WORK TO COMPLETE: For the data below, restate word for word only the lines from the line containing "10.1.1. Correspondence from" through the line containing "Rural Municipalities |", both ends included.
___ DATASET ENTRIES ___
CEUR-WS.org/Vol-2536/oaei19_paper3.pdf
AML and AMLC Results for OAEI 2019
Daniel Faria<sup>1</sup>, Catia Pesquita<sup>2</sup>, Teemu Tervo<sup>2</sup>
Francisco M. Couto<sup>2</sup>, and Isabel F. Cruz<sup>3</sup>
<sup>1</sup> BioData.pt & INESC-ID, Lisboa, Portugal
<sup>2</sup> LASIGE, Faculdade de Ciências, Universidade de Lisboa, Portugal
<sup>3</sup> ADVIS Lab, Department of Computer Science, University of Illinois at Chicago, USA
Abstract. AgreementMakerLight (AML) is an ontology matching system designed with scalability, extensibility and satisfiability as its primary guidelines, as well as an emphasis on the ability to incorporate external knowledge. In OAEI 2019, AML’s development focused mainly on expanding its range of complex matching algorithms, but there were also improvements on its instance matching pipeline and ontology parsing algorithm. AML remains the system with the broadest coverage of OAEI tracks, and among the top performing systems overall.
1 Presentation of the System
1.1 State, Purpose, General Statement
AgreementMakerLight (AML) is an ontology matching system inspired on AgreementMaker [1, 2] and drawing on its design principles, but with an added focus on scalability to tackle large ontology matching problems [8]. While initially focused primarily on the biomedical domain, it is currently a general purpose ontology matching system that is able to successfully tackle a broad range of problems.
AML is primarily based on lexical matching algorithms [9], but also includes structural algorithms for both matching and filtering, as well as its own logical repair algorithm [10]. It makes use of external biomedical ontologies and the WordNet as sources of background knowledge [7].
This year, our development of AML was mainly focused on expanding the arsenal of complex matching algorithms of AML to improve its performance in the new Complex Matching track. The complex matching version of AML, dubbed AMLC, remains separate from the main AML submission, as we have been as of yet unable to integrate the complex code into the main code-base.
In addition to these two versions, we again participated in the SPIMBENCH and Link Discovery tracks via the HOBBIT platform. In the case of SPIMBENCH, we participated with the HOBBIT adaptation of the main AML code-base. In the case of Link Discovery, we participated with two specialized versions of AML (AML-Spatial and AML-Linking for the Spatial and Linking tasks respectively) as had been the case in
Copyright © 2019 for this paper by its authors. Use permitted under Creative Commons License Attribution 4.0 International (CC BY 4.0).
___
___ DATASET ENTRIES ___
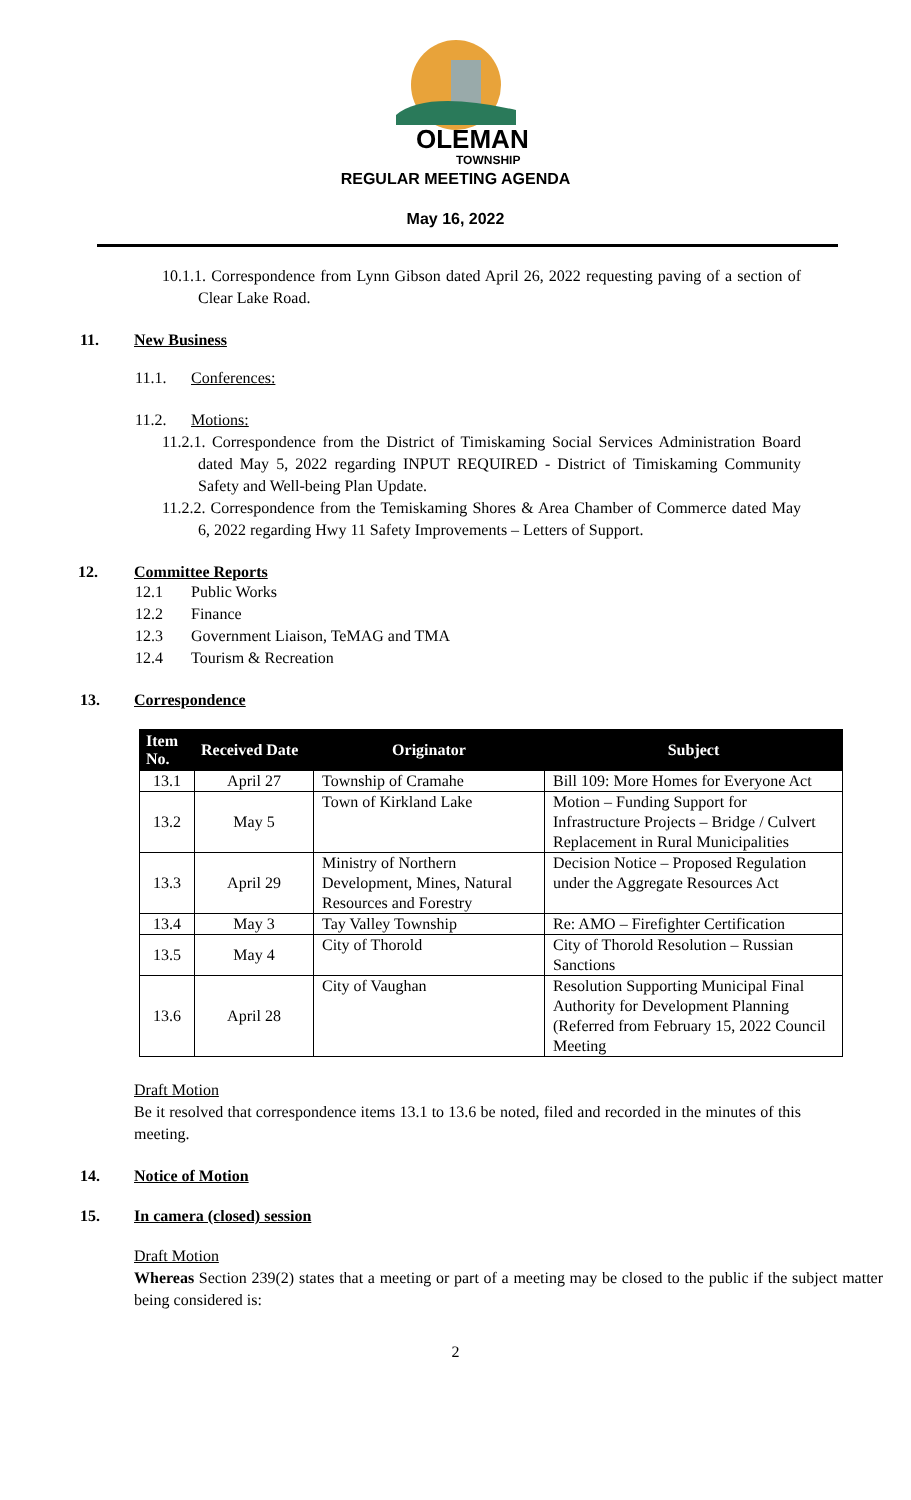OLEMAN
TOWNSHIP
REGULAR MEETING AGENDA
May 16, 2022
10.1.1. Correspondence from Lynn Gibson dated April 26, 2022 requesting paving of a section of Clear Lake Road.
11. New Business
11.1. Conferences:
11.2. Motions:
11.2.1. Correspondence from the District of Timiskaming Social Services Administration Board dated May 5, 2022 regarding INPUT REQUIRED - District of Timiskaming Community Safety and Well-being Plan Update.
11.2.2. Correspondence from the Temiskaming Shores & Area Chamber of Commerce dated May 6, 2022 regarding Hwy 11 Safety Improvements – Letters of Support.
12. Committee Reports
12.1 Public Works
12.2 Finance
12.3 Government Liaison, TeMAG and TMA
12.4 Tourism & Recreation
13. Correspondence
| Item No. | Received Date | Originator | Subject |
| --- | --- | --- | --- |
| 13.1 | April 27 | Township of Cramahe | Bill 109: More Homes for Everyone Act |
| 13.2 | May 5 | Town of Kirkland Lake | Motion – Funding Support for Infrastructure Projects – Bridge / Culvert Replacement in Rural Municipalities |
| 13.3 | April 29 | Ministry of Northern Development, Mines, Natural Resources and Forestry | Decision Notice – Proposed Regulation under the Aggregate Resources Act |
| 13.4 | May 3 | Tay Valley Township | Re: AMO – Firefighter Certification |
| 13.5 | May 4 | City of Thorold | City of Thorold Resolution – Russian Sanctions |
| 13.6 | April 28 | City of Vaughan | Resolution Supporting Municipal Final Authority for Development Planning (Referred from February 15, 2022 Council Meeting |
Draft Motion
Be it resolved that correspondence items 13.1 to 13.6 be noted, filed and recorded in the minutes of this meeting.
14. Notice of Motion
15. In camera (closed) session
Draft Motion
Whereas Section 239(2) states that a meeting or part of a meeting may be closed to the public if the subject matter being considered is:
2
___
EXPECTED OUTPUT:
10.1.1. Correspondence from Lynn Gibson dated April 26, 2022 requesting paving of a section of Clear Lake Road.
11. New Business
11.1. Conferences:
11.2. Motions:
11.2.1. Correspondence from the District of Timiskaming Social Services Administration Board dated May 5, 2022 regarding INPUT REQUIRED - District of Timiskaming Community Safety and Well-being Plan Update.
11.2.2. Correspondence from the Temiskaming Shores & Area Chamber of Commerce dated May 6, 2022 regarding Hwy 11 Safety Improvements – Letters of Support.
12. Committee Reports
12.1 Public Works
12.2 Finance
12.3 Government Liaison, TeMAG and TMA
12.4 Tourism & Recreation
13. Correspondence
| Item No. | Received Date | Originator | Subject |
| --- | --- | --- | --- |
| 13.1 | April 27 | Township of Cramahe | Bill 109: More Homes for Everyone Act |
| 13.2 | May 5 | Town of Kirkland Lake | Motion – Funding Support for Infrastructure Projects – Bridge / Culvert Replacement in Rural Municipalities |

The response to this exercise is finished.